Patients who do not have coronary artery disease but have fat around their hearts appear more likely to develop atherosclerosis, a team of researchers in Germany found.

In an article published online Sept. 1 in JACC: Cardiovascular Imaging

and reported in an abstract at the European Society of Cardiology Congress in Barcelona, Spain, lead author Amir Mahabadi, MD, and colleagues said the presence of such adipose tissue can be a useful predictor of the disease.

That was even true for people in the study who had a healthy body weight.
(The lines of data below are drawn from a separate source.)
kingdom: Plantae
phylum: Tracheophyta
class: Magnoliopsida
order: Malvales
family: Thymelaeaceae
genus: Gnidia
Known as epicardial adipose tissue (EAT), the fat was measured by taking CT scans to see how much EAT was inside a subject’s pericardial sac—the membrane that surrounds the heart.

Researchers already knew that EAT is associated with heart disease and conditions leading to it. The question was whether EAT could actually cause or worsen atherosclerosis development.

Participants were 3,367 residents of three German cities aged 45 to 75.

The study found that in participants who had low levels of coronary artery calcification (CAC) at the start of the study, the more EAT they had, the faster CAC progressed. That was particularly true for subjects 45 to 65 years old, and for those who were not overweight. EAT itself may “influence progression of coronary atherosclerosis above and beyond overall body fat, Mahabadi wrote.